Below are several records. Retype exactly those lines running from the one with "M 447,901 L" through the one with "M 920,127 L 940,129 L 934,145 L 920,139 Z", end lines included, and no others.

● ● ● ●

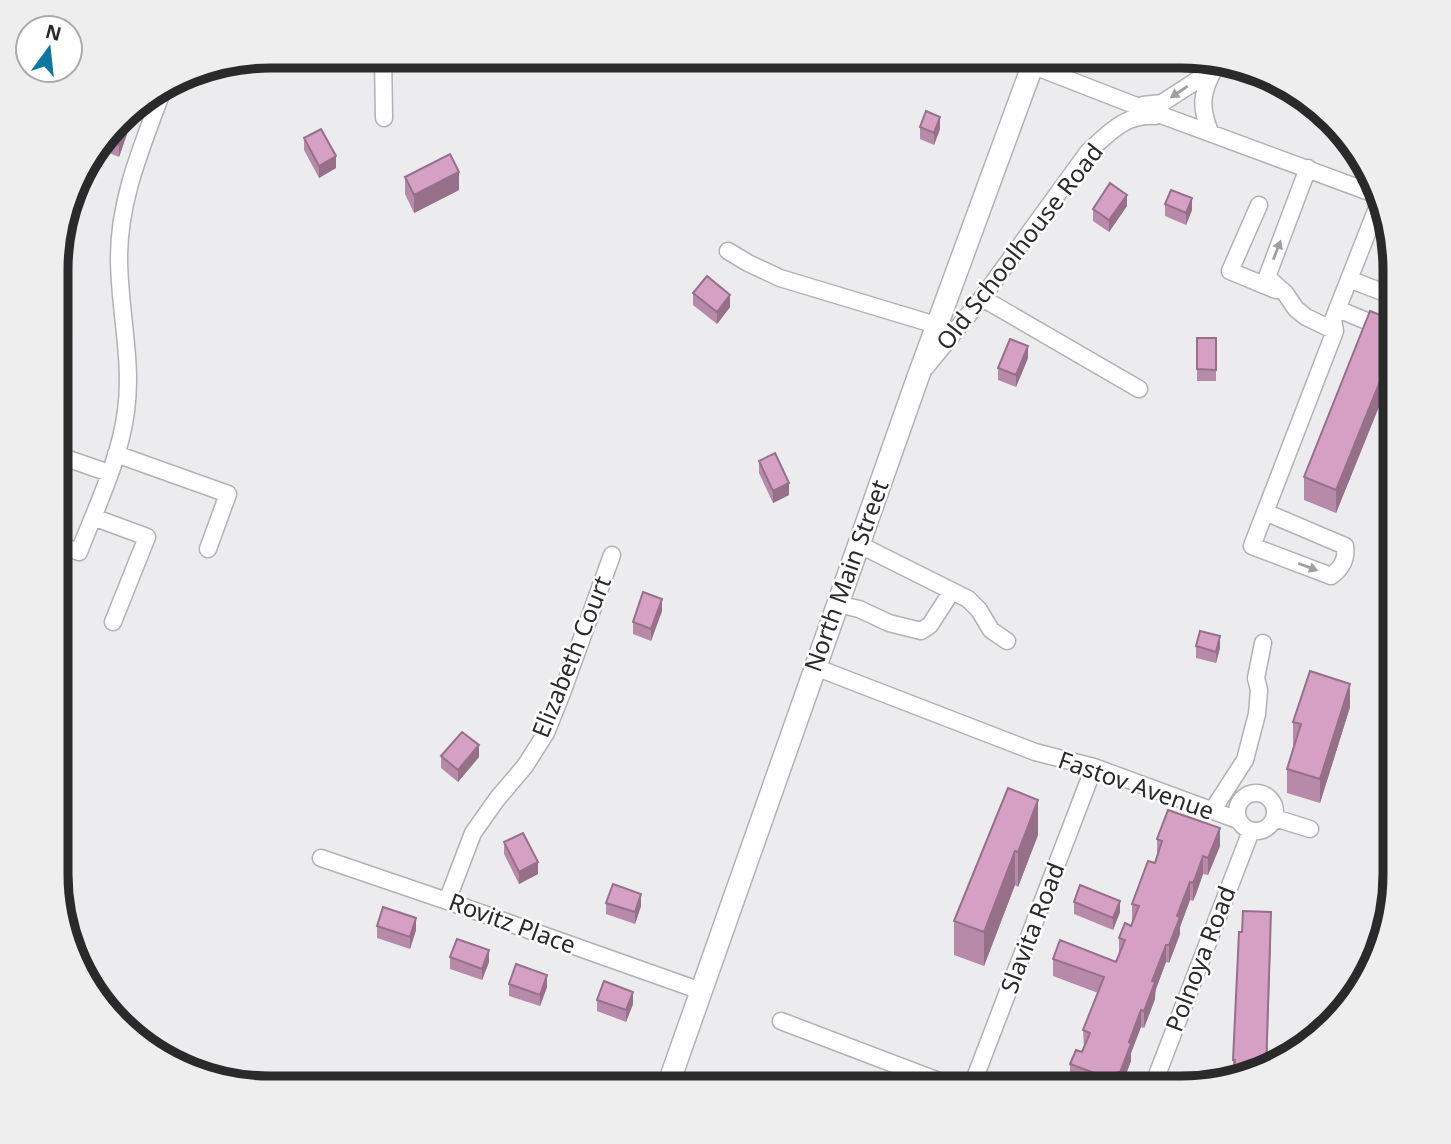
<svg xmlns="http://www.w3.org/2000/svg" width="1451" height="1144" font-family="'Noto Sans',sans-serif">
  <style>
    .lines { fill: none; stroke-linecap: round; stroke-linejoin: round }
    .minor-casing { stroke: #b2b1b4; stroke-width: 19 }
    .major-casing { stroke: #b2b1b4; stroke-width: 24 }
    .minor { stroke: #fff; stroke-width: 16 }
    .major { stroke: #fff; stroke-width: 21 }
    .wall { fill: #b88aa9 }
    .shaded-wall { fill: #967089 }
    .building { fill: #d6a0c4; stroke: #967089; stroke-width: 2 }
    .oneway { fill: #a09fa0 }
    .labels { text-anchor: middle; stroke-width: 5; stroke-linejoin: round; paint-order: stroke }
    .street-label { font-size: 24px; fill: #2b2a2b; stroke: #fff }
    .rim { fill: none; stroke: #2b2a2b; stroke-width: 9 }
  </style>
  <rect width="100%" height="100%" fill="#ecebee"/>
  <g class="lines">
    <!-- minor casing -->
    <g class="minor-casing">
      <path id="minor" d="M 383,56 L 384,118
        M 1008,56 L 1134,105 L 1380,196
        M 1143,105 L 1162,103 L 1199,79 L 1218,62
        M 1210,132 C 1200,107 1201,92 1215,68
        M 1308,168 L 1267,277 L 1285,293 L 1296,309 L 1306,317 L 1335,331
        M 1259,205 L 1230,271 L 1276,290
        M 728,251 L 748,263 L 780,278 L 936,325
        M 1349,279 L 1395,297
        M 982,298 L 1139,389
        M 1338,309 L 1395,333
        M 926,367 L 982,298 L 1088,152 C 1109,133 1125,114 1155,116
        M 116,454 L 228,494 L 208,549
        M 57,455 L 109,473
        M 1265,512 L 1345,546 C 1347,559 1342,568 1331,576 L 1252,546 L 1335,331 L 1333,320 L 1381,198
        M 93,517 L 147,537 L 113,622
        M 57,544 L 79,552 C 96,508 120,459 126,411 C 133,361 119,309 119,258 C 119,197 143,145 163,89
        M 858,544 L 968,599 L 979,610 L 991,630 L 1007,641
        M 837,604 L 859,609 L 889,623 L 921,631 L 930,625 L 952,591
        M 815,667 L 1035,752 L 1094,767 L 1238,820
        M1237 812a19 19 0 1 1 38 0a19 19 0 1 1-38 0Z
        M 1212,811 L 1245,760 L 1257,714 L 1259,690 L 1256,678 L 1263,643
        M 1275,818 L 1310,829
        M 321,858 L 447,901 L 701,991
        M 447,901 L 473,833 L 497,799 L 525,766 L 546,733 L 562,693 L 612,555
        M 781,1021 L 957,1088
        M 366,1088 L 367,1084 L 378,1088
        M 971,1088 L 1094,767
        M 1152,1088 L 1251,831"/>
    </g>
    <!-- major casing -->
    <g class="major-casing">
      <path id="major" d="M 667,1088 L 918,377 L 1036,56"/>
    </g>
    <!-- minor -->
    <use href="#minor" class="minor"/>
    <!-- major -->
    <use href="#major" class="major"/>
  </g>
  <!-- wall -->
  <path class="wall" d="M 120,119 L 127,134 L 119,157 L 97,148 Z
    M 920,127 L 940,129 L 934,145 L 920,139 Z
    M 304,138 L 336,168 L 319,178 L 304,150 Z
    M 405,177 L 459,190 L 414,213 L 405,194 Z
    M 1165,204 L 1192,210 L 1186,225 L 1165,216 Z
    M 1127,206 L 1109,232 L 1093,221 L 1093,209 Z
    M 693,293 L 730,307 L 717,324 L 693,305 Z
    M 1395,321 L 1395,367 L 1336,513 L 1304,500 L 1304,477 Z
    M 1197,338 L 1216,338 L 1216,381 L 1197,381 Z
    M 1028,358 L 1016,387 L 998,380 L 998,368 Z
    M 759,461 L 789,495 L 773,503 L 759,473 Z
    M 662,611 L 651,641 L 633,634 L 633,622 Z
    M 1196,646 L 1220,648 L 1216,663 L 1196,658 Z
    M 1350,707 L 1320,803 L 1287,793 L 1287,769 L 1295,746 L 1293,745 L 1293,722 Z
    M 441,756 L 479,757 L 458,782 L 441,768 Z
    M 1008,788 L 1038,835 L 1018,887 L 1015,885 L 984,966 L 954,955 L 954,921 Z
    M 1157,839 L 1220,846 L 1208,875 L 1203,874 L 1196,894 L 1193,901 L 1190,900 L 1180,927 L 1180,934 L 1169,963 L 1166,962 L 1156,988 L 1155,999 L 1144,1028 L 1141,1027 L 1131,1053 L 1131,1061 L 1121,1088 L 1087,1088 L 1070,1082 L 1070,1064 L 1082,1052 L 1084,1048 L 1083,1030 L 1098,993 L 1053,976 L 1053,959 L 1116,962 L 1119,955 L 1119,938 L 1131,926 L 1132,921 L 1132,904 L 1155,863 L 1157,856 Z
    M 504,842 L 538,874 L 519,884 L 504,854 Z
    M 1074,902 L 1120,912 L 1113,930 L 1074,914 Z
    M 606,903 L 641,906 L 635,924 L 606,914 Z
    M 377,926 L 416,930 L 410,949 L 377,938 Z
    M 1271,936 L 1267,1069 L 1263,1072 L 1233,1078 L 1233,1060 Z
    M 450,957 L 489,962 L 482,980 L 450,969 Z
    M 509,984 L 547,987 L 540,1006 L 509,996 Z
    M 597,1000 L 633,1004 L 626,1022 L 597,1011 Z"/>
  <!-- shaded-wall -->
  <path class="shaded-wall" d="M 940,117 L 940,129 L 934,145 L 934,133 Z
    M 127,122 L 127,134 L 119,157 L 119,145 Z
    M 336,156 L 336,168 L 319,178 L 319,166 Z
    M 459,172 L 459,190 L 414,213 L 414,195 Z
    M 1127,195 L 1127,206 L 1109,232 L 1109,220 Z
    M 1192,198 L 1192,210 L 1186,225 L 1186,213 Z
    M 730,295 L 730,307 L 717,324 L 717,312 Z
    M 1395,344 L 1395,367 L 1336,513 L 1336,490 Z
    M 1028,346 L 1028,358 L 1016,387 L 1016,375 Z
    M 789,483 L 789,495 L 773,503 L 773,491 Z
    M 662,599 L 662,611 L 651,641 L 651,629 Z
    M 1220,636 L 1220,648 L 1216,663 L 1216,652 Z
    M 1350,684 L 1350,707 L 1320,803 L 1320,779 Z
    M 479,745 L 479,757 L 458,782 L 458,770 Z
    M 1038,800 L 1038,835 L 1018,887 L 1018,852 Z
    M 1220,828 L 1220,846 L 1208,875 L 1208,858 Z
    M 1015,851 L 1015,885 L 984,966 L 984,932 Z
    M 1203,856 L 1203,874 L 1196,894 L 1193,901 L 1193,883 Z
    M 538,862 L 538,874 L 519,884 L 519,872 Z
    M 1190,882 L 1190,900 L 1180,927 L 1180,934 L 1169,963 L 1169,945 L 1177,916 Z
    M 641,894 L 641,906 L 635,924 L 635,912 Z
    M 1120,901 L 1120,912 L 1113,930 L 1113,918 Z
    M 1271,912 L 1271,936 L 1266,1070 Z
    M 416,918 L 416,930 L 410,949 L 410,937 Z
    M 1166,945 L 1166,962 L 1155,992 L 1155,999 L 1144,1028 L 1144,1011 L 1152,981 Z
    M 489,950 L 489,962 L 482,980 L 482,969 Z
    M 547,975 L 547,987 L 540,1006 L 540,995 Z
    M 633,992 L 633,1004 L 626,1022 L 626,1010 Z
    M 1141,1010 L 1141,1027 L 1131,1053 L 1131,1061 L 1120,1088 L 1120,1072 L 1129,1042 Z
    M 1118,1072 L 1118,1088 L 1113,1088 L 1113,1082 Z"/>
  <!-- building -->
  <path class="building" d="M 926,111 L 940,117 L 934,133 L 920,127 Z
    M 120,119 L 127,122 L 119,145 L 104,139 Z
    M 321,129 L 336,156 L 319,166 L 304,138 Z
    M 450,154 L 459,172 L 414,195 L 405,177 Z
    M 1110,183 L 1127,195 L 1109,220 L 1093,209 Z
    M 1171,190 L 1192,198 L 1186,213 L 1165,204 Z
    M 707,276 L 730,295 L 717,312 L 693,293 Z
    M 1370,311 L 1395,321 L 1395,344 L 1336,490 L 1304,477 Z
    M 1197,338 L 1216,338 L 1216,370 L 1197,369 Z
    M 1010,339 L 1028,346 L 1016,375 L 998,368 Z
    M 775,453 L 789,483 L 773,491 L 759,461 Z
    M 643,592 L 662,599 L 651,629 L 633,622 Z
    M 1200,631 L 1220,636 L 1216,652 L 1196,646 Z
    M 1310,671 L 1350,684 L 1320,779 L 1287,769 L 1301,724 L 1293,722 Z
    M 462,732 L 479,745 L 458,770 L 441,756 Z
    M 1008,788 L 1038,800 L 1018,852 L 1015,851 L 984,932 L 954,921 Z
    M 1168,810 L 1220,828 L 1208,858 L 1203,856 L 1196,876 L 1193,883 L 1190,882 L 1177,916 L 1180,917 L 1169,945 L 1166,945 L 1156,971 L 1152,981 L 1155,982 L 1144,1011 L 1141,1010 L 1129,1042 L 1131,1044 L 1120,1072 L 1118,1072 L 1113,1082 L 1104,1078 L 1105,1077 L 1070,1064 L 1076,1050 L 1082,1052 L 1090,1033 L 1083,1030 L 1104,977 L 1053,959 L 1060,940 L 1116,962 L 1125,940 L 1119,938 L 1125,923 L 1131,926 L 1139,906 L 1132,904 L 1148,861 L 1155,863 L 1162,841 L 1157,839 Z
    M 523,833 L 538,862 L 519,872 L 504,842 Z
    M 613,884 L 641,894 L 635,912 L 606,903 Z
    M 1080,885 L 1120,901 L 1113,918 L 1074,902 Z
    M 383,907 L 416,918 L 410,937 L 377,926 Z
    M 1243,911 L 1271,912 L 1266,1070 L 1234,1070 L 1235,1060 L 1233,1060 L 1239,932 L 1242,932 Z
    M 457,939 L 489,950 L 482,969 L 450,957 Z
    M 516,964 L 547,975 L 540,995 L 509,984 Z
    M 604,981 L 633,992 L 626,1010 L 597,1000 Z"/>
  <!-- one-way arrows -->
  <defs><path id="oneway-solid" d="M-6-.8H1V-3.2L6.5 0L1 3.2V.8H-6Z" transform="scale(1.75)"/></defs>
  <g class="oneway">
    <use href="#oneway-solid" transform="translate(1179 92) rotate(146)"/>
    <use href="#oneway-solid" transform="translate(1277 250) rotate(-69)"/>
    <use href="#oneway-solid" transform="translate(1308 567) rotate(21)"/>
  </g>
  <g class="labels">
    <!-- street labels -->
    <g class="street-label">
      <text transform="translate(1020 247) rotate(-52)" y="8">Old Schoolhouse Road</text>
      <text transform="translate(847 576) rotate(-70)" y="8">North Main Street</text>
      <text transform="translate(572 657) rotate(-68)" y="8">Elizabeth Court</text>
      <text transform="translate(1136 786) rotate(19)" y="8">Fastov Avenue</text>
      <text transform="translate(512 924) rotate(20)" y="8">Rovitz Place</text>
      <text transform="translate(1033 928) rotate(-69)" y="8">Slavita Road</text>
      <text transform="translate(1201 959) rotate(-69)" y="8">Polnoya Road</text>
    </g>
  </g>
  <!-- crop -->
  <path d="M0 0H1451V1144H0ZM270 68H1181A202 202 0 0 1 1383 270V874A202 202 0 0 1 1181 1076H270A202 202 0 0 1 68 874V270A202 202 0 0 1 270 68Z" fill="#eee" fill-rule="evenodd"/>
  <path class="rim" d="M270 68H1181A202 202 0 0 1 1383 270V874A202 202 0 0 1 1181 1076H270A202 202 0 0 1 68 874V270A202 202 0 0 1 270 68Z"/>
  <!-- north arrow -->
  <g transform="translate(49 49) rotate(15)"><circle r="33" fill="#ffffff" stroke="#aaaaaa" stroke-width="2"/>
  <path d="M0-5L12 26L0 18L-12 26Z" fill="#0c77a2"/>
  <text y="-10" font-size="19" font-weight="bold" text-anchor="middle" fill="#2b2a2b">N</text>
  </g>
</svg>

● ● ● ●

◆ **RESPONSE AREA**:
        M 447,901 L 473,833 L 497,799 L 525,766 L 546,733 L 562,693 L 612,555
        M 781,1021 L 957,1088
        M 366,1088 L 367,1084 L 378,1088
        M 971,1088 L 1094,767
        M 1152,1088 L 1251,831"/>
    </g>
    <!-- major casing -->
    <g class="major-casing">
      <path id="major" d="M 667,1088 L 918,377 L 1036,56"/>
    </g>
    <!-- minor -->
    <use href="#minor" class="minor"/>
    <!-- major -->
    <use href="#major" class="major"/>
  </g>
  <!-- wall -->
  <path class="wall" d="M 120,119 L 127,134 L 119,157 L 97,148 Z
    M 920,127 L 940,129 L 934,145 L 920,139 Z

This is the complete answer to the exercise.